It's been a tough year if you're a shareholder of the following 3 companies. Despite an apparent quality of a business, a 30% share price decline can shake even a hardened investor. Here's my take on whether the following 3 companies remain an opportunity:
Flight Centre Travel Group Ltd (ASX: FLT) – down 34% in the past 12 months
Flight Centre has had a tough time with multiple factors impacting the company's ability to generate its previous levels of earnings. Although the company has forecast a full-year result that is only slightly below previous levels, this forecast relies on a very strong second half. So, in the near term, there is a big question mark about what price is the right price to pay for Flight Centre shares.
Looking longer term however, Flight Centre retains a strong balance sheet and has a variety of growth avenues including higher-margin tour operations in multiple countries. The business is not priced for a huge future and looks cheap at today's prices.

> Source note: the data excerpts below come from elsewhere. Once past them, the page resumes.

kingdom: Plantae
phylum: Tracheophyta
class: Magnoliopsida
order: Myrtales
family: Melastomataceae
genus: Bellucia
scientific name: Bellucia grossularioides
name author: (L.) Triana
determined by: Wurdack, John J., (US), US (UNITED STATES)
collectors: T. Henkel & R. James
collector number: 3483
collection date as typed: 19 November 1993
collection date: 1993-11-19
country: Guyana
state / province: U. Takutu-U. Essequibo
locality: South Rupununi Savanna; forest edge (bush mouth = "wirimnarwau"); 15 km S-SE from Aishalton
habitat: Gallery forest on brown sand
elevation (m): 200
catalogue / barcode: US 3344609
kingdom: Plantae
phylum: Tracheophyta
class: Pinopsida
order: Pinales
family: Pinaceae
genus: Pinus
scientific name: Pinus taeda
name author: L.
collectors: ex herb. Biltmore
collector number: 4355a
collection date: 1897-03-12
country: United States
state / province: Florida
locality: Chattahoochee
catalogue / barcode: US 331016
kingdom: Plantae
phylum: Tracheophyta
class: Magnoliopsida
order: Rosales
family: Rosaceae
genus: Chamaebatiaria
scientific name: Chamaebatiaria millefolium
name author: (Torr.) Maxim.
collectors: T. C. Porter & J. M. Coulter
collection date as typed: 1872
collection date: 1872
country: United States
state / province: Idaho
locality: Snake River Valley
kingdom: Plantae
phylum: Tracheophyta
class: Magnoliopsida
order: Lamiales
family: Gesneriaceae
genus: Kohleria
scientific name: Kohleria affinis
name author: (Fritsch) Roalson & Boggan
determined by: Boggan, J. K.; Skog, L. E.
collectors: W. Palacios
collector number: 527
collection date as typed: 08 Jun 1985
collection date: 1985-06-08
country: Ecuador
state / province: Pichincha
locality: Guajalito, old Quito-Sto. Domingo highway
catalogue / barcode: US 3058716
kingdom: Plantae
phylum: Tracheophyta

Vocus Group Ltd (ASX: VOC) – down 48% in the past 12 months
Shares in Vocus have been pummelled as a result of a variety of concerns including board member departures. The recent cut in dividends wasn't well received by the market either. However, at an estimated 15x full-year earnings and with further cost savings yet to be extracted, there is a good case for Vocus being underpriced.
The company continues to invest in growth both here and overseas, which will likely limit dividend growth in the medium term, but Vocus looks a good long-term investment today.
RCG Corporation Ltd (ASX: RCG) – down 32% in the past 12 months
Shares in this shoe distributor plunged after reporting bumper profits in February, as management announced a downwards revision in the company's operating profit forecast for the full year. At its midpoint, the forecast is for Earnings Before Interest, Tax, Depreciation and Amortisation (EBITDA) to decline by ~4%, which makes the recent 30% decline in shares look like an overreaction – or perhaps, the company was priced too optimistically.
Either way, at 15 times earnings and paying a 5% dividend, RCG looks worthy of closer investigation at today's prices.